Requirement: Whenever the string "with" turns up in a line below, that line should be copied.

Information shown:
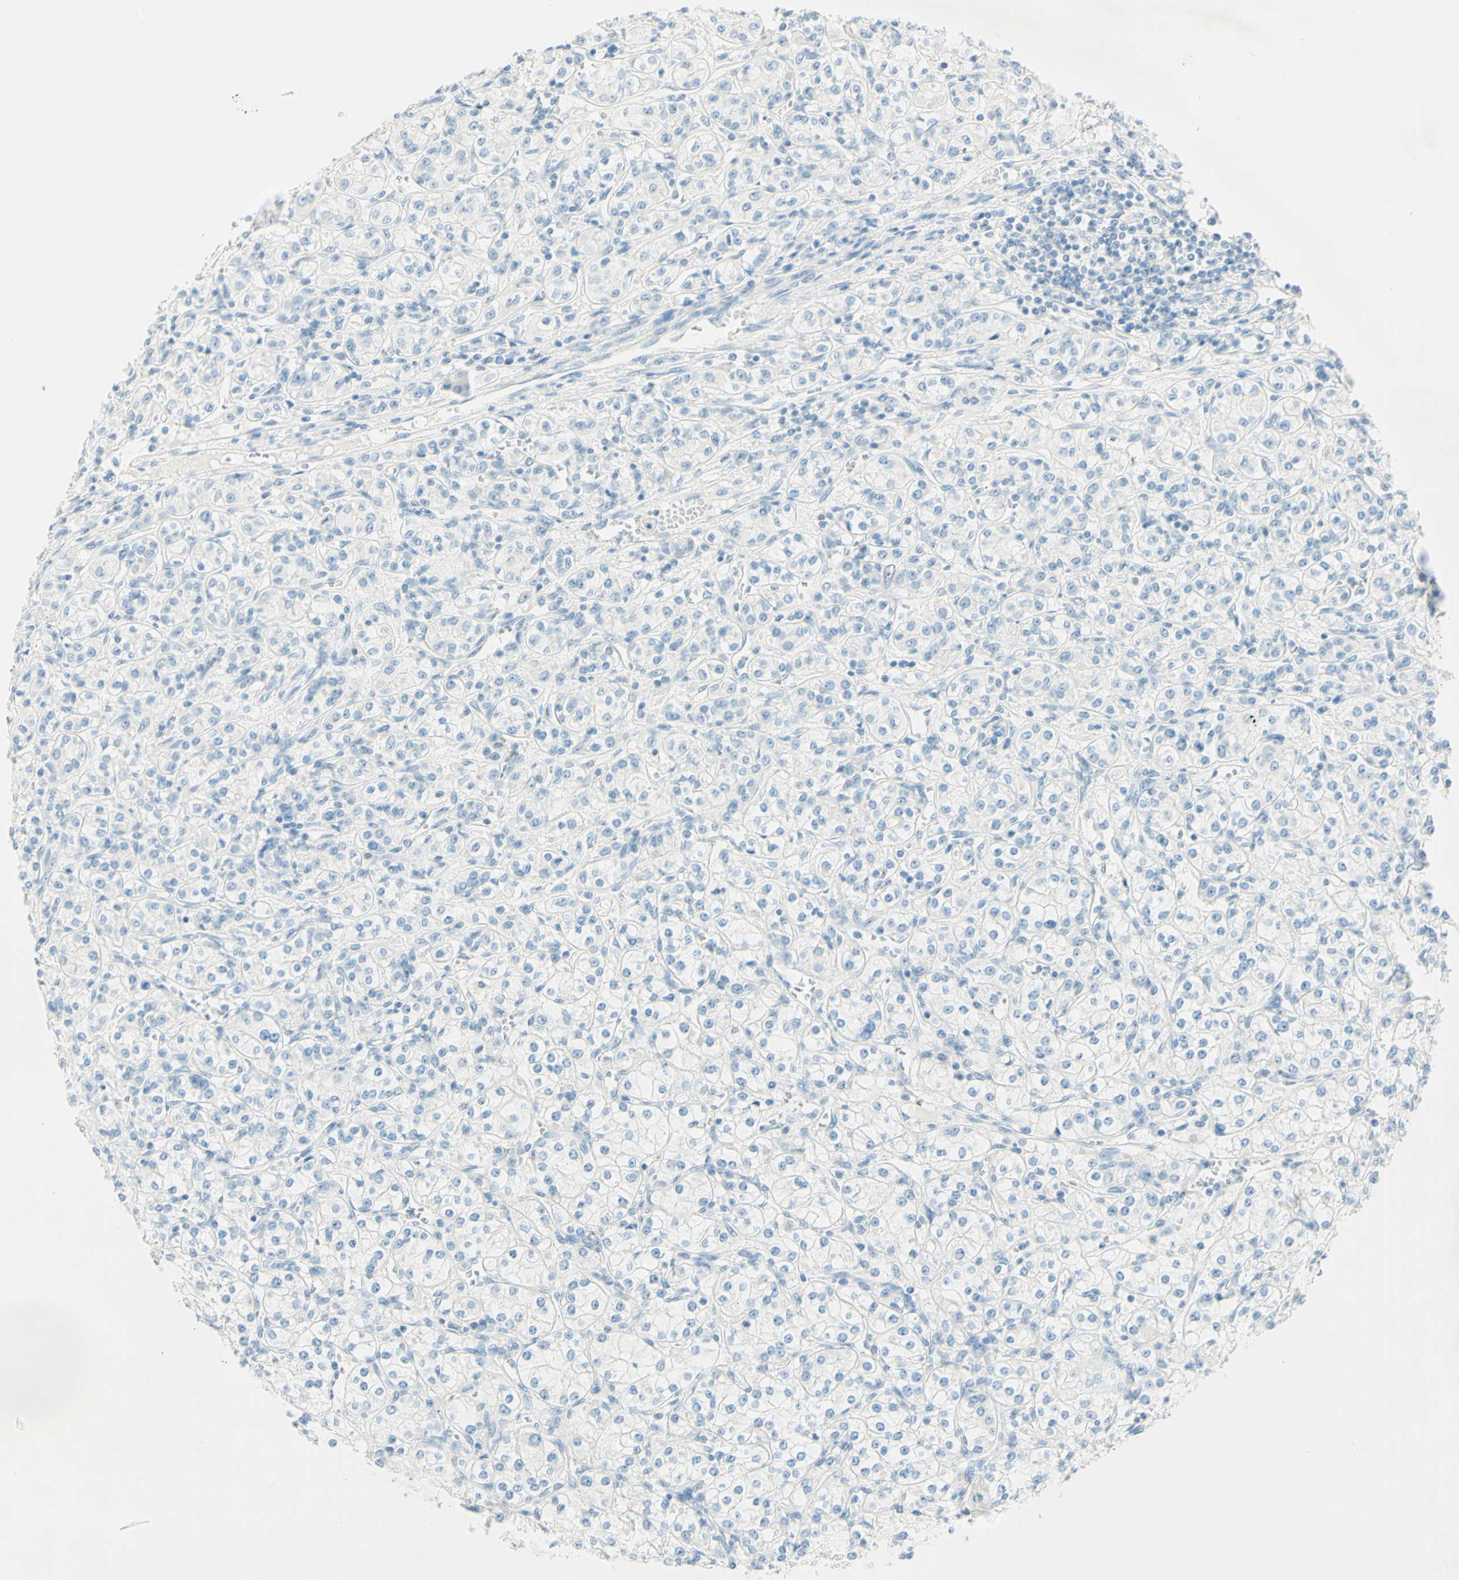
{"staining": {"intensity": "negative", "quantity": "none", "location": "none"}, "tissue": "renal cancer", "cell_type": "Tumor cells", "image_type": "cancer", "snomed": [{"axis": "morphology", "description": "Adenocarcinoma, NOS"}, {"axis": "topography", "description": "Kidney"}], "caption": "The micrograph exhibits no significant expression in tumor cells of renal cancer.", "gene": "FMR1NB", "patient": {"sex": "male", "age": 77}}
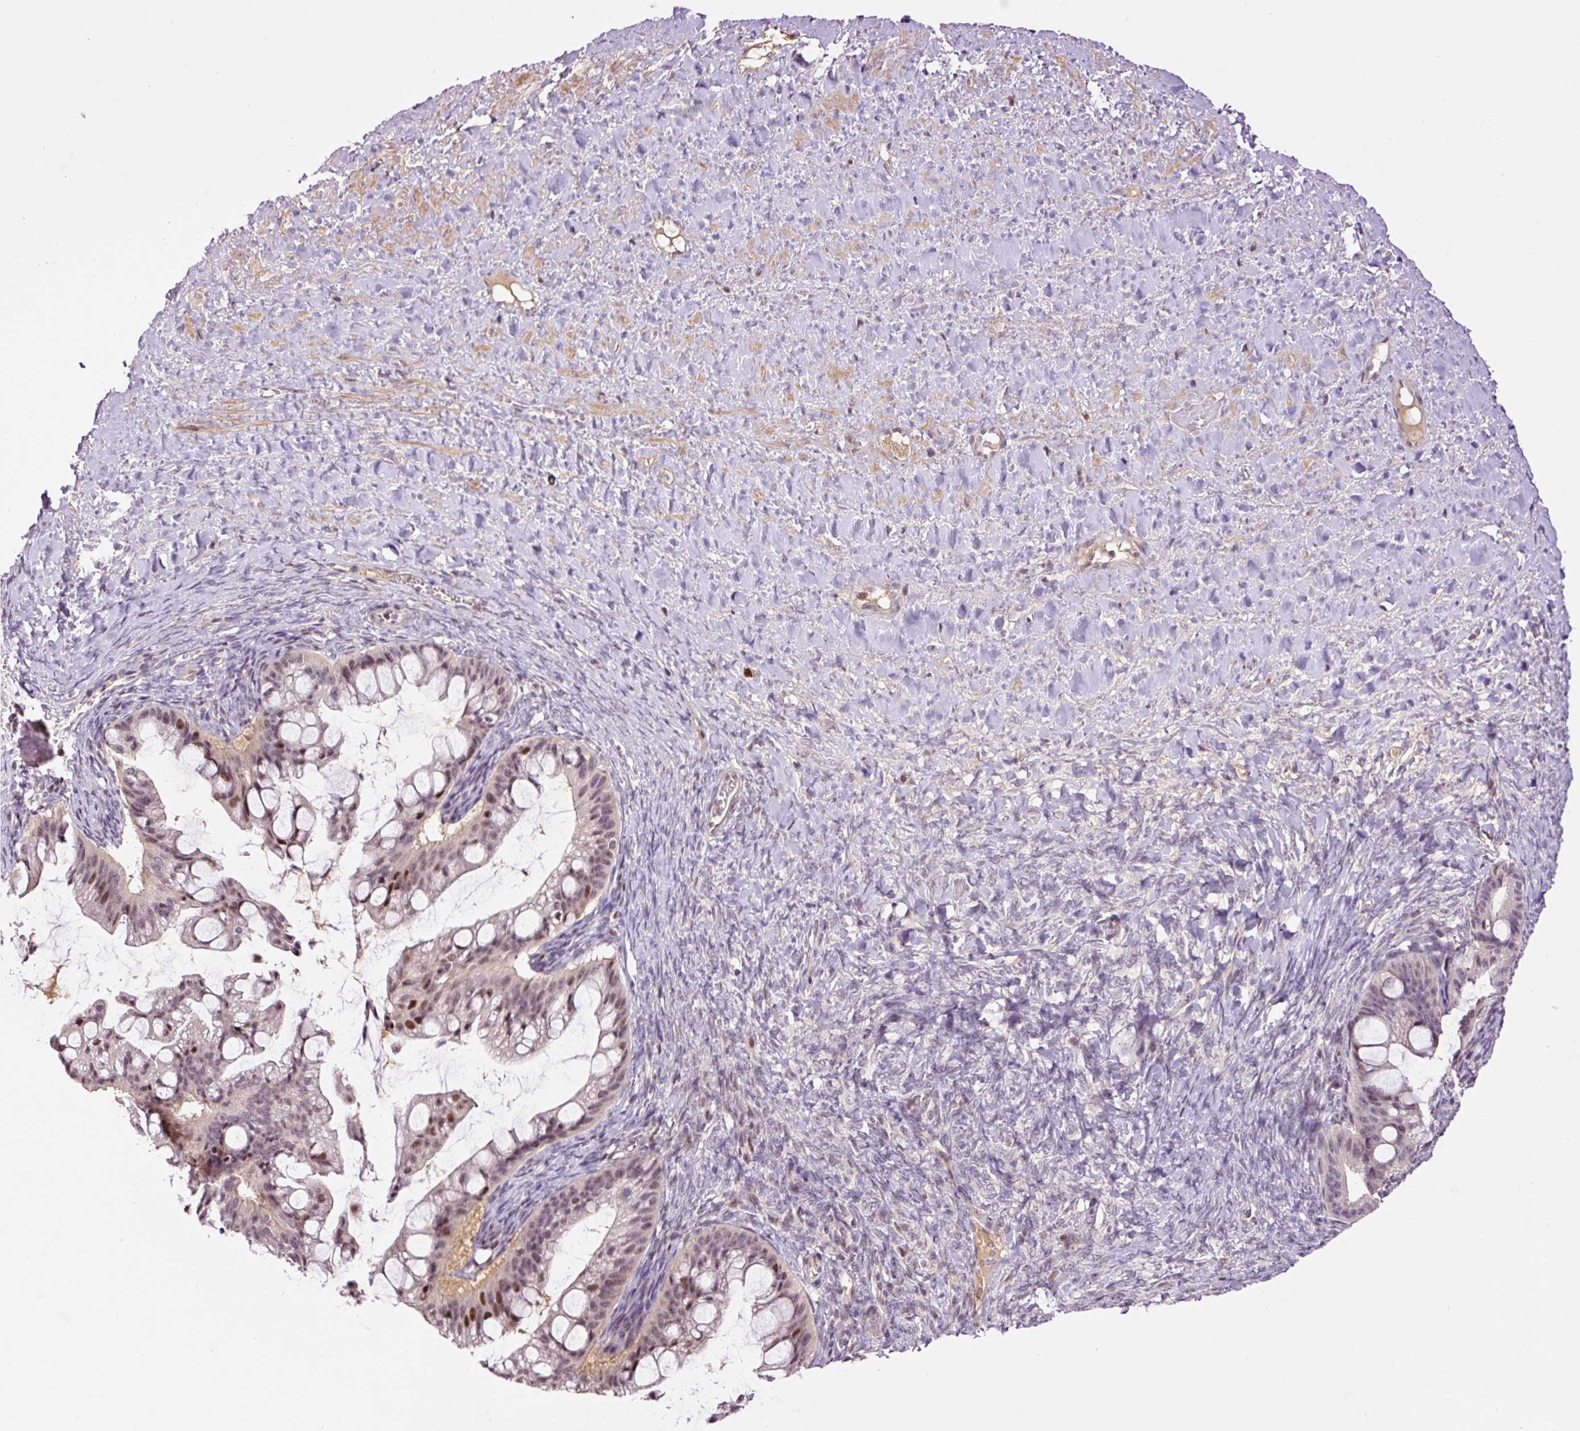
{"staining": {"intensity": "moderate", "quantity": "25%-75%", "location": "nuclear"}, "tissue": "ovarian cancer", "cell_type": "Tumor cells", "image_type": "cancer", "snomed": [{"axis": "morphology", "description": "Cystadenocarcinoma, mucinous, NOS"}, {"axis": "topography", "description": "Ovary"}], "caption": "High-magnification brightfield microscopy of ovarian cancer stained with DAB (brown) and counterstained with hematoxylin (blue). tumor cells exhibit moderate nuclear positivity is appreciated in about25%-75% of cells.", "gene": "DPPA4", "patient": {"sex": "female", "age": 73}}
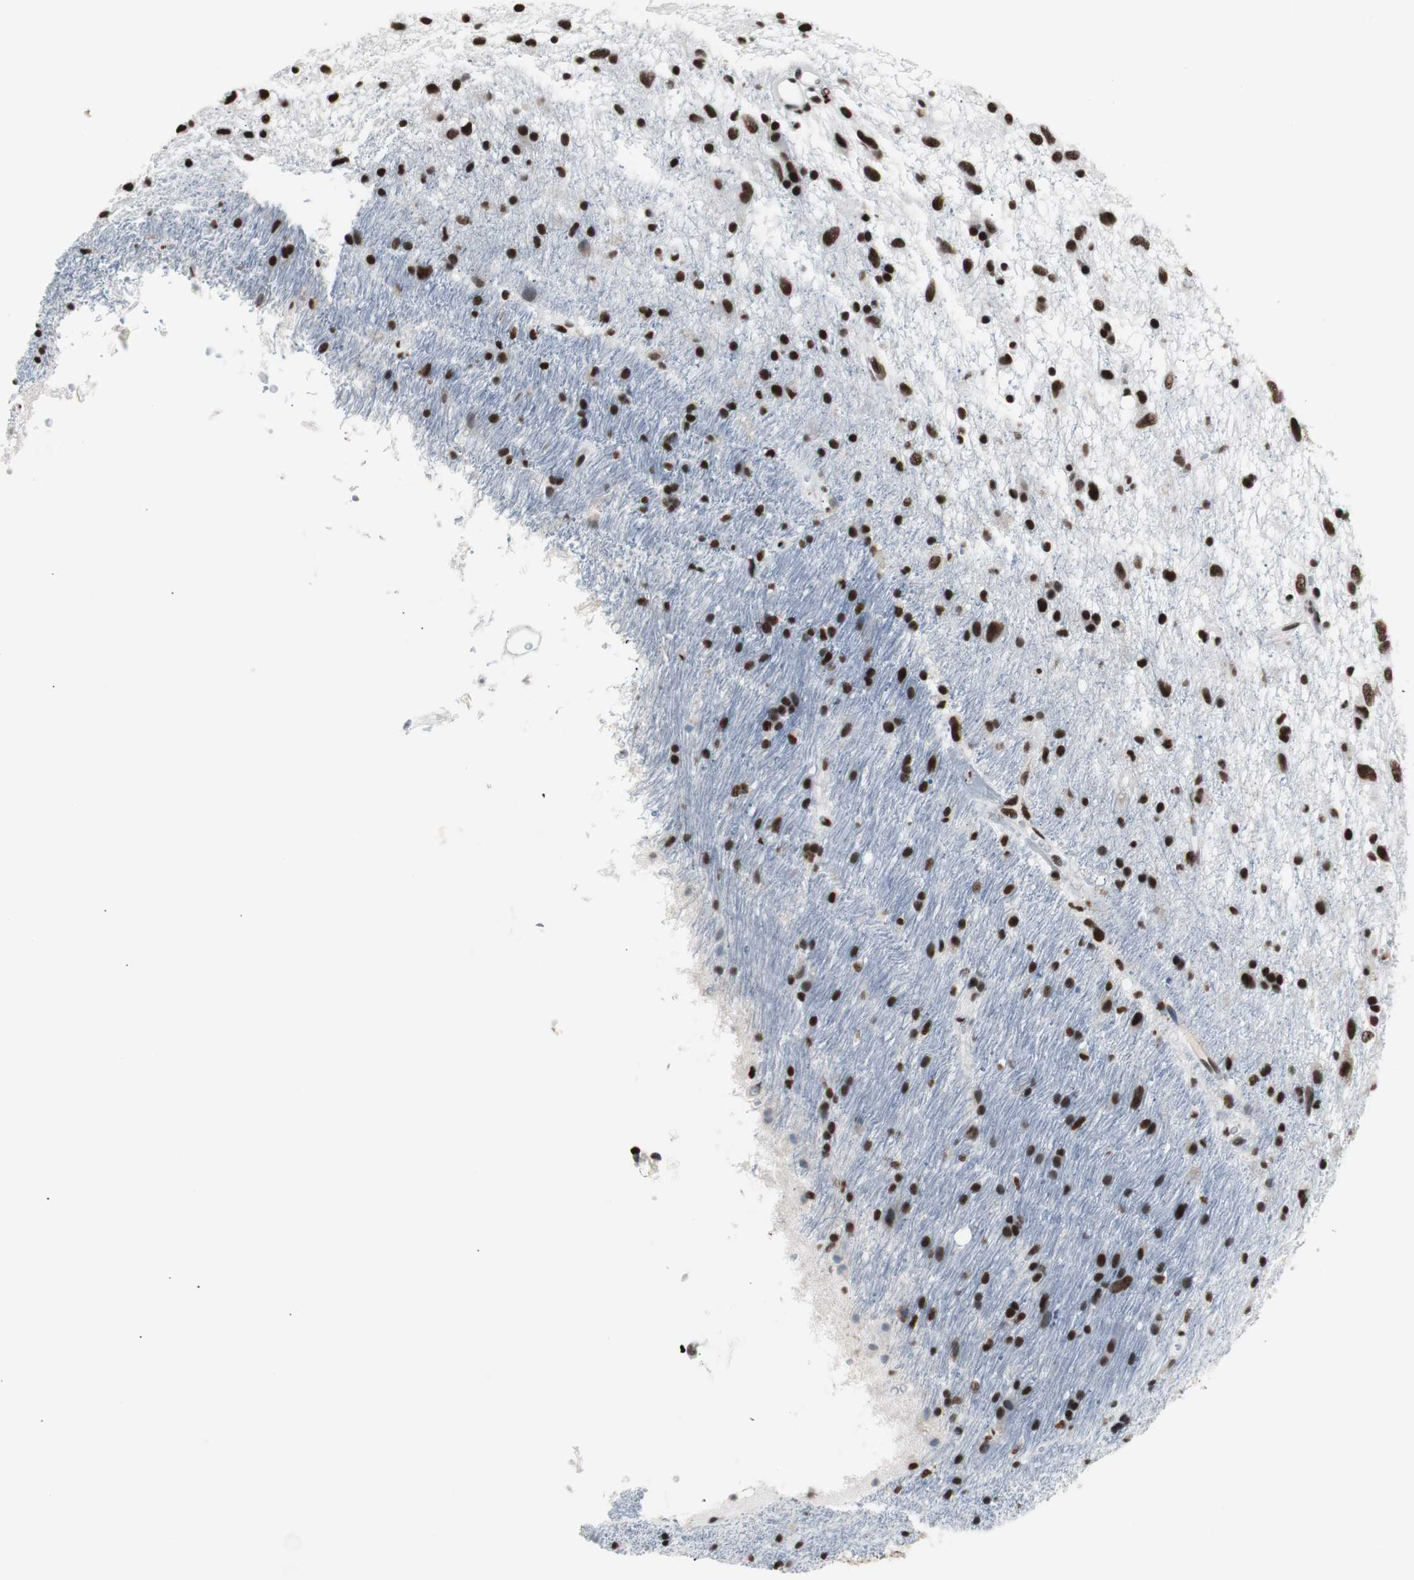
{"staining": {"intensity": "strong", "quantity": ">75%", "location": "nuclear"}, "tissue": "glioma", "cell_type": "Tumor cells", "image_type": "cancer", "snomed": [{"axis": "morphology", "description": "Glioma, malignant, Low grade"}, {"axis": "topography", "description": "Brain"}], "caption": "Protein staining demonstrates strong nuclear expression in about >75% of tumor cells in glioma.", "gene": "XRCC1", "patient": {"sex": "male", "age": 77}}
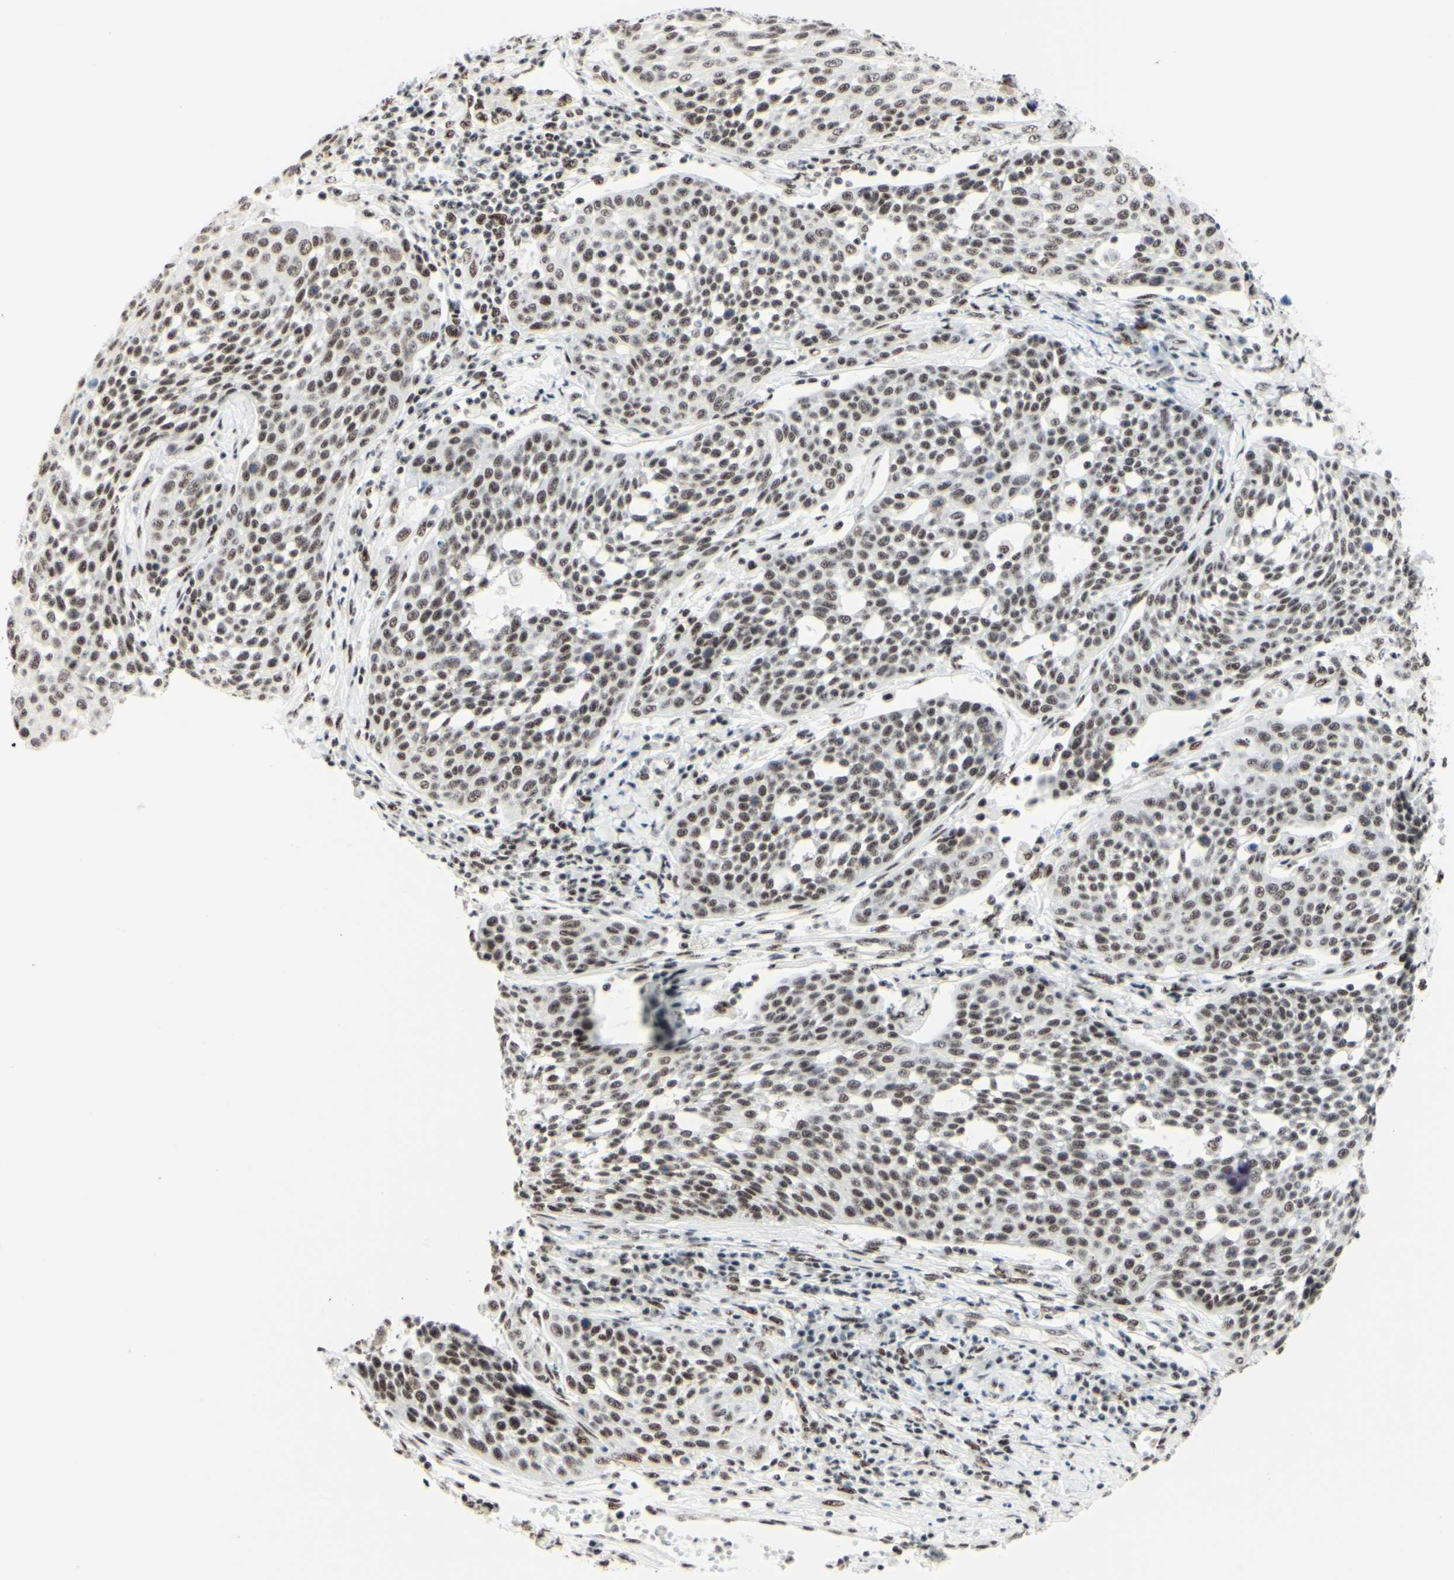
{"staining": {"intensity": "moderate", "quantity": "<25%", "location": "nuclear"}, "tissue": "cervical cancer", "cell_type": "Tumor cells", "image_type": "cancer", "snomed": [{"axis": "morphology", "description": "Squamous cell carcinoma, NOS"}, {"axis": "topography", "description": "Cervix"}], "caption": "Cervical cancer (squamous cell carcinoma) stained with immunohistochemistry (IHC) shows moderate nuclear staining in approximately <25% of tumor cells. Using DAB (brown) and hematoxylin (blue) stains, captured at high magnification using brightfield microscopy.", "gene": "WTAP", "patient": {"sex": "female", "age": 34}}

Result of the task:
{"staining": {"intensity": "moderate", "quantity": "25%-75%", "location": "nuclear"}, "tissue": "ovarian cancer", "cell_type": "Tumor cells", "image_type": "cancer", "snomed": [{"axis": "morphology", "description": "Cystadenocarcinoma, mucinous, NOS"}, {"axis": "topography", "description": "Ovary"}], "caption": "High-magnification brightfield microscopy of ovarian cancer stained with DAB (brown) and counterstained with hematoxylin (blue). tumor cells exhibit moderate nuclear positivity is appreciated in about25%-75% of cells.", "gene": "DPPA4", "patient": {"sex": "female", "age": 73}}
{"staining": {"intensity": "moderate", "quantity": "<25%", "location": "nuclear"}, "tissue": "cervical cancer", "cell_type": "Tumor cells", "image_type": "cancer", "snomed": [{"axis": "morphology", "description": "Squamous cell carcinoma, NOS"}, {"axis": "topography", "description": "Cervix"}], "caption": "Cervical cancer (squamous cell carcinoma) stained with immunohistochemistry (IHC) shows moderate nuclear staining in approximately <25% of tumor cells. Using DAB (brown) and hematoxylin (blue) stains, captured at high magnification using brightfield microscopy.", "gene": "WTAP", "patient": {"sex": "female", "age": 34}}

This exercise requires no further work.